A woman whose abusive father is being released from jail today has said she is "rattling from my head to my toes" at the thought of seeing him again.
Jill's* first memory of rape is from when she was eight, but she said the abuse started when she was about four. Her father - who she describes as her "childhood monster" - said if she told anyone, her younger brothers would be taken away.
Speaking to the Neil Prendeville show on Cork’s RedFM today, she said his release today means "I'm rattling from my head to my toes...I don't want to see him...He has put my family through horrible pain."
Jill's father has served six and a half years of a 12-year sentence imposed in March 2012 and will undergo 18 months post-release supervision by the Probation Service. Jill believes her father hates her and bears her ill will.
"He had a great life and I took that away from him (by taking the case to court)," she said. "I just want him gone...He was not sorry at all (for what he did to me)."
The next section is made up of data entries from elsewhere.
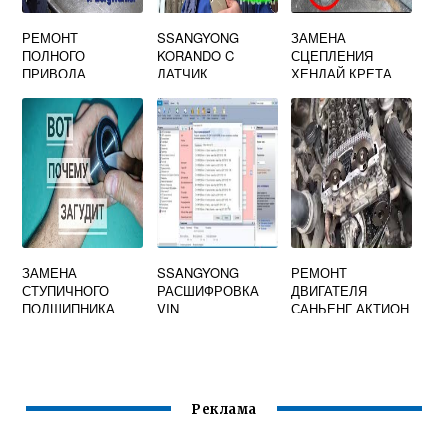
РЕМОНТ
SSANGYONG
ЗАМЕНА
ПОЛНОГО
KORANDO C
СЦЕПЛЕНИЯ
ПРИВОДА
ДАТЧИК
ХЕНДАЙ КРЕТА
ХЕНДАЙ САНТА
ПОЛОЖЕНИЯ
ПОЛНЫЙ ПРИВОД
ФЕ
КОЛЕНВАЛА
АРТИКУЛ
ЗАМЕНА
SSANGYONG
РЕМОНТ
СТУПИЧНОГО
РАСШИФРОВКА
ДВИГАТЕЛЯ
ПОДШИПНИКА
VIN
САНЬЕНГ АКТИОН
SSANGYONG
ДИЗЕЛЬ
KYRON
Реклама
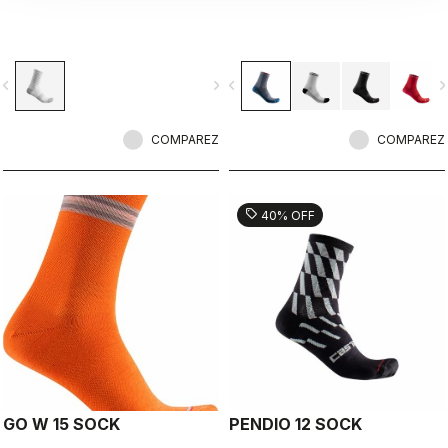
vigate_before
navigate_next
navigate_before
navigate_n
COMPAREZ
COMPAREZ
sell
40% OFF
GO W 15 SOCK
PENDIO 12 SOCK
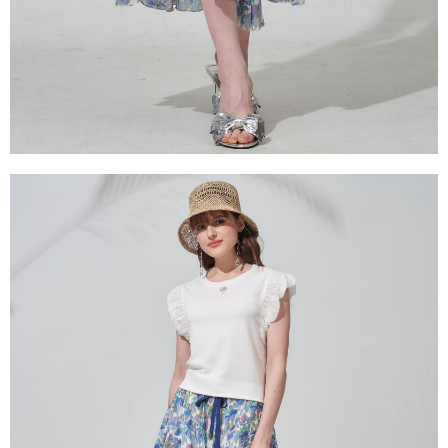
https://aftee.tw/terms/#terms3
３．未成年的使用者請事先徵得法定代理人或監護人之同意方可使用
「AFTEE先享後付」，若未經同意申辦者引起之損失，本公司不負相關責
任。
４．使用「AFTEE先享後付」時，將依據個別帳號之用戶狀況，依本公司即
時審查核予不同之上限額度；若仍有額度不足之情形，本公司將視審查結果
請求用戶進行身份認證。
５．嚴禁一人註冊多個帳號或使用他人資訊註冊。若發現惡意使用之情形，
恩沛科技股份有限公司將有權停止該用戶之使用額度並採取法律行動。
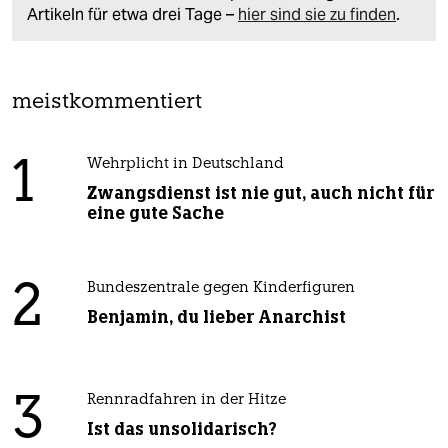
Artikeln für etwa drei Tage –
hier sind sie zu finden
.
meistkommentiert
1
Wehrplicht in Deutschland
Zwangsdienst ist nie gut, auch nicht für
eine gute Sache
2
Bundeszentrale gegen Kinderfiguren
Benjamin, du lieber Anarchist
3
Rennradfahren in der Hitze
Ist das unsolidarisch?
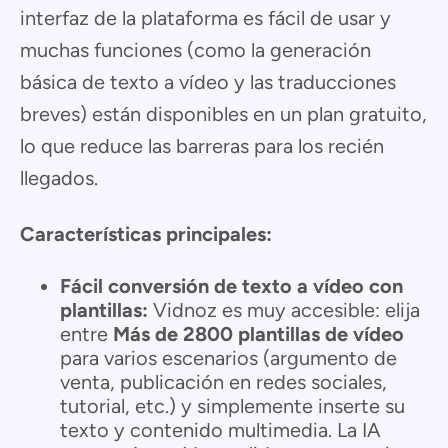
interfaz de la plataforma es fácil de usar y
muchas funciones (como la generación
básica de texto a vídeo y las traducciones
breves) están disponibles en un plan gratuito,
lo que reduce las barreras para los recién
llegados.
Características principales:
Fácil conversión de texto a vídeo con
plantillas:
Vidnoz es muy accesible: elija
entre
Más de 2800 plantillas de vídeo
para varios escenarios (argumento de
venta, publicación en redes sociales,
tutorial, etc.) y simplemente inserte su
texto y contenido multimedia. La IA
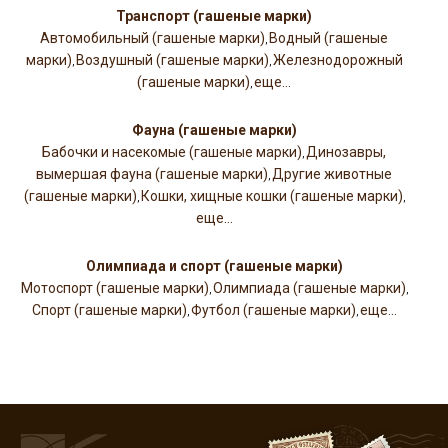
Транспорт (гашеные марки)
Автомобильный (гашеные марки)
Водный (гашеные
,
марки)
Воздушный (гашеные марки)
Железнодорожный
,
,
(гашеные марки)
еще...
,
Фауна (гашеные марки)
Бабочки и насекомые (гашеные марки)
Динозавры,
,
вымершая фауна (гашеные марки)
Другие животные
,
(гашеные марки)
Кошки, хищные кошки (гашеные марки)
,
,
еще...
Олимпиада и спорт (гашеные марки)
Мотоспорт (гашеные марки)
Олимпиада (гашеные марки)
,
,
Спорт (гашеные марки)
Футбол (гашеные марки)
еще...
,
,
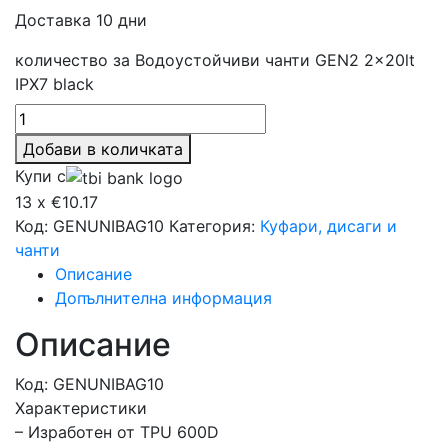
Доставка 10 дни
количество за Водоустойчиви чанти GEN2 2x20lt
IPX7 black
Добави в количката
Купи с
13 x €10.17
Код:
GENUNIBAG10
Категория:
Куфари, дисаги и
чанти
Описание
Допълнителна информация
Описание
Код: GENUNIBAG10
Характеристики
– Изработен от TPU 600D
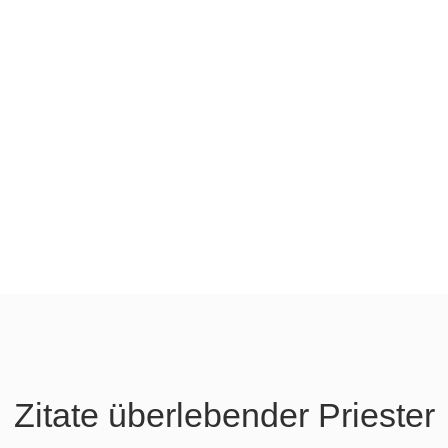
Zitate überlebender Priester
She said there is a court order in place that the man is not allowed to have any contact with her and her family, but she said that the fact he is moving back into the northside suburb of Cork city where she still lives is putting her and her relatives under immense pressure.
Jill added she feared what her father might do to another child. "He's a dangerous individual...He's very charming and I'm fearful he's going to get into a relationship with someone with kids," she said.
She said people like her father should not be allowed out from jail. "He is not sorry," she said.
Detailing the effects of the abuse on her, Jill said her memory and sleep patterns have been affected by stress. She gets about only three hours sleep a night. "I thought I had early-onset Alzeihmer's and I got myself checked out, but they said it was memory loss due to stress," she said.
Jill, who has a young daughter, added there is no prospect of moving from where she is living herself, in the short term. "It will take at least three years (to get a house elsewhere)," she said.
Councillor Ted Tynan said he was very well aware of the case, and had enormous respect and compassion for Jill. He called on Cork City Council to treat this case as a priority, and to expedite Jill's move away from where she and her family currently live, so that she did not run such a risk of encountering her father. He said the community would give Jill all possible support.
Asked what she would do if she saw her father, Jill said: "I'd like to think I'd run away (if I saw him), but I'm so angry I'm not sure what I would do."
"I'm broken, and I'm going to (stay) broken," she said, adding her only way out was for her father to die. "He is not sorry. I can't forgive and I can't forget," she said.